December 1, 2013
If you have kids, you’ve probably heard of Evenflo Company, Inc. You may have even trusted your most precious cargo to one of the Ohio-based company’s infant car seats, or stopped junior from falling down the stairs with one of the company’s baby gates. The 93-year-old company’s product offerings span a range of infant and juvenile categories. Its products have to be structurally sound, but also aesthetically appealing to compete for consumer attention. The company is always looking for ways to improve both without increasing costs.
“Safety is the key consideration in the design process. Ease of use is also important, but costs must be controlled,” said Andy Davis, senior design engineer, Evenflo CAE.
With solidThinking Inspire shape and topology optimization software, Davis found he could investigate structurally efficient concepts that his industrial design colleagues could use to make aesthetically pleasing designs. Even better, it allowed Evenflo to reduce material costs.
In 2008, Altair acquired solidThinking, allowing it to expand Inspire’s capabilities. Inspire is included in Altair’s HyperWorks suite, which Evenflo was already using.
“Inspire software is included in our licensing, and Altair pointed out it might be something we would be interested in,” Davis said. “Since it was already included in the licensing and had the potential to reduce material usage, we started trying it out.”
Davis was intrigued by the organic shapes that Inspire suggests when using optimizing design topology.
“For us, making consumer products, interesting shapes resonate with our customers,” he said. “We don’t make boxy square shapes. If we could optimize the material and make it an interesting shape for the customer, it would be a win-win.”
Davis showed the software to Brian Pleiman, senior project engineer in the Child Restraint team at Evenflo, who saw it as a potential solution for the perennial struggle of structure vs. design vs. cost.
The pair decided to use Inspire to redesign a car seat handle for an existing product. The handle secures the car seat shell to a seat base or a stroller. The intent of the redesign was to improve the styling and maintain ease without increasing costs relative to the current part.
Getting a Handle on Optimization
To use Inspire, the team needed two things: a package space and a set of static loads for the release handle. As this was a replacement part, the package space was easy to create with a simplified version of the current part in PTC’s Pro/ENGINEER.
“Brian and I talked about the block of material to optimize,” Davis says. “It was very easy to modify the model slightly to get it into inspire and still keep all of the CAD geometry that could not change.”
The crash and abuse loads that the handle may see during its life are dynamic. This means equivalent static loads needed to be developed for Inspire. Generating approximate loads involved using previous data, making some assumptions and using a few rules of thumb.
“From some of the finite element analysis we have done—we are dealing with a lot of dynamic loads from drop testing and crash testing, for example—so we have grown accustomed to approximating static loads for dynamic situations,” Davis said. “Between myself and Brian, we had a good understanding of the load scenarios that this part would see.”
The design would still be developed in CAD and validated using the standard corporate procedures so that a high degree of accuracy wasn’t essential for idea generation. Inspire also made it easy to evaluate different loading conditions and view their effect through the concept designs generated.

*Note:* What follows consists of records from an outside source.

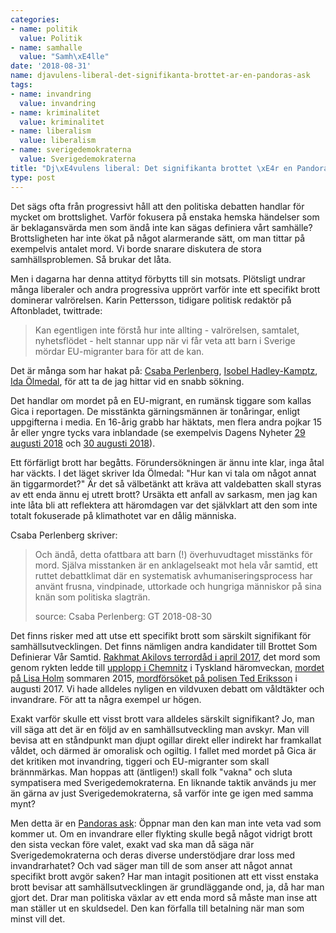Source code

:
 ```yaml
---
categories:
- name: politik
  value: Politik
- name: samhalle
  value: "Samh\xE4lle"
date: '2018-08-31'
name: djavulens-liberal-det-signifikanta-brottet-ar-en-pandoras-ask
tags:
- name: invandring
  value: invandring
- name: kriminalitet
  value: kriminalitet
- name: liberalism
  value: liberalism
- name: sverigedemokraterna
  value: Sverigedemokraterna
title: "Dj\xE4vulens liberal: Det signifikanta brottet \xE4r en Pandoras ask"
type: post
---
```

Det sägs ofta från progressivt håll att den politiska debatten handlar för mycket om brottslighet. Varför fokusera på enstaka hemska händelser som är beklagansvärda men som ändå inte kan sägas definiera vårt samhälle? Brottsligheten har inte ökat på något alarmerande sätt, om man tittar på exempelvis antalet mord. Vi borde snarare diskutera de stora samhällsproblemen. Så brukar det låta.

Men i dagarna har denna attityd förbytts till sin motsats. Plötsligt undrar många liberaler och andra progressiva upprört varför inte ett specifikt brott dominerar valrörelsen. Karin Pettersson, tidigare politisk redaktör på Aftonbladet, twittrade:

> Kan egentligen inte förstå hur inte allting - valrörelsen, samtalet, nyhetsflödet - helt stannar upp när vi får veta att barn i Sverige mördar EU-migranter bara för att de kan.

Det är många som har hakat på: [Csaba Perlenberg](https://www.expressen.se/gt/ledare/csaba-perlenberg/darfor-blir-eu-migrantens-dod-inte-en-valfraga/), [Isobel Hadley-Kamptz](https://www.dt.se/artikel/opinion/ledare/isobel-hadley-kamptz-vad-sager-det-om-sverige-idag-att-barn-dodar-en-tiggare-utan-att-det-blir-en-huvudnyhet), [Ida Ölmedal](https://www.expressen.se/kultur/ida-olmedal/hur-kan-vi-tala-om-nagot-annat-an-tiggarmordet/), för att ta de jag hittar vid en snabb sökning.

Det handlar om mordet på en EU-migrant, en rumänsk tiggare som kallas Gica i reportagen. De misstänkta gärningsmännen är tonåringar, enligt uppgifterna i media. En 16-årig grabb har häktats, men flera andra pojkar 15 år eller yngre tycks vara inblandade (se exempelvis Dagens Nyheter [29 augusti 2018](https://www.dn.se/nyheter/sverige/annu-en-tonaring-misstankt-for-mord/) och [30 augusti 2018](https://www.dn.se/arkiv/nyheter/det-ar-ofattbart-sa-svart-att-ta-in/)).

Ett förfärligt brott har begåtts. Förundersökningen är ännu inte klar, inga åtal har väckts. I det läget skriver Ida Ölmedal: "Hur kan vi tala om något annat än tiggarmordet?" Är det så välbetänkt att kräva att valdebatten skall styras av ett enda ännu ej utrett brott? Ursäkta ett anfall av sarkasm, men jag kan inte låta bli att reflektera att häromdagen var det självklart att den som inte totalt fokuserade på klimathotet var en dålig människa.

Csaba Perlenberg skriver:

> Och ändå, detta ofattbara att barn (!) överhuvudtaget misstänks för mord. Själva misstanken är en anklagelseakt mot hela vår samtid, ett ruttet debattklimat där en systematisk avhumaniseringsprocess har använt frusna, vindpinade, uttorkade och hungriga människor på sina knän som politiska slagträn.
>
> source: Csaba Perlenberg: GT 2018-08-30

Det finns risker med att utse ett specifikt brott som särskilt signifikant för samhällsutvecklingen. Det finns nämligen andra kandidater till Brottet Som Definierar Vår Samtid. [Rakhmat Akilovs terrordåd i april 2017](https://sv.wikipedia.org/wiki/Attentatet_i_Stockholm_2017), det mord som genom rykten ledde till [upplopp i Chemnitz](https://www.dn.se/nyheter/varlden/stor-radsla-for-nya-kravaller-i-chemnitz-vagar-inte-ga-ut/) i Tyskland häromveckan, [mordet på Lisa Holm](https://sv.wikipedia.org/wiki/Mordet_p%C3%A5_Lisa_Holm) sommaren 2015, [mordförsöket på polisen Ted Eriksson](https://www.aftonbladet.se/nyheter/krim/a/kab6jB/knivhogg-polisen-ted--doms-till-fem-ars-fangelse) i augusti 2017. Vi hade alldeles nyligen en vildvuxen debatt om våldtäkter och invandrare. För att ta några exempel ur högen.

Exakt varför skulle ett visst brott vara alldeles särskilt signifikant? Jo, man vill säga att det är en följd av en samhällsutveckling man avskyr. Man vill bevisa att en ståndpunkt man djupt ogillar direkt eller indirekt har framkallat våldet, och därmed är omoralisk och ogiltig. I fallet med mordet på Gica är det kritiken mot invandring, tiggeri och EU-migranter som skall brännmärkas. Man hoppas att (äntligen!) skall folk "vakna" och sluta sympatisera med Sverigedemokraterna. En liknande taktik används ju mer än gärna av just Sverigedemokraterna, så varför inte ge igen med samma mynt?

Men detta är en [Pandoras ask](https://sv.wikipedia.org/wiki/Pandora_(mytologi)): Öppnar man den kan man inte veta vad som kommer ut. Om en invandrare eller flykting skulle begå något vidrigt brott den sista veckan före valet, exakt vad ska man då säga när Sverigedemokraterna och deras diverse understödjare drar loss med invandrarhatet? Och vad säger man till de som anser att något annat specifikt brott avgör saken? Har man intagit positionen att ett visst enstaka brott bevisar att samhällsutvecklingen är grundläggande ond, ja, då har man gjort det. Drar man politiska växlar av ett enda mord så måste man inse att man ställer ut en skuldsedel. Den kan förfalla till betalning när man som minst vill det.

The initial Inspire results showed potential for a 30% mass and material reduction. The result also enabled less measurable benefits. The engineering design team was able to see load paths for the design in Inspire before exporting to Pro/E. The results also provided a place to start a conversation with the industrial design team to ensure the delivery of style and function.
“The industrial designers were pretty excited about Inspire as well,” Pleiman said. “The team we have here likes it when form meets function, and this plays into that.”
Once the design direction was finalized, the part was matured in Pro/E and a 3D printed rapid prototype was built for stroller and sled testing.
“This was a successful project for us. After styling the part, we were still able to achieve a 25% improvement,” said Pleiman. “The quick results we were able to get from Inspire assisted the co-development of the new part between ID (industrial design) and engineering.”
“solidThinking Inspire shows the material that cannot be removed from a design. This helps you understand your design earlier and it can be used as a common language between departments,” added Davis.
Evenflo has since asked Altair for Inspire training session with a larger group of engineers. Now that Evenflo understands the capabilities of Inspire, Davis said they are looking for any place where it might provide material reduction and better aesthetics without reducing quality.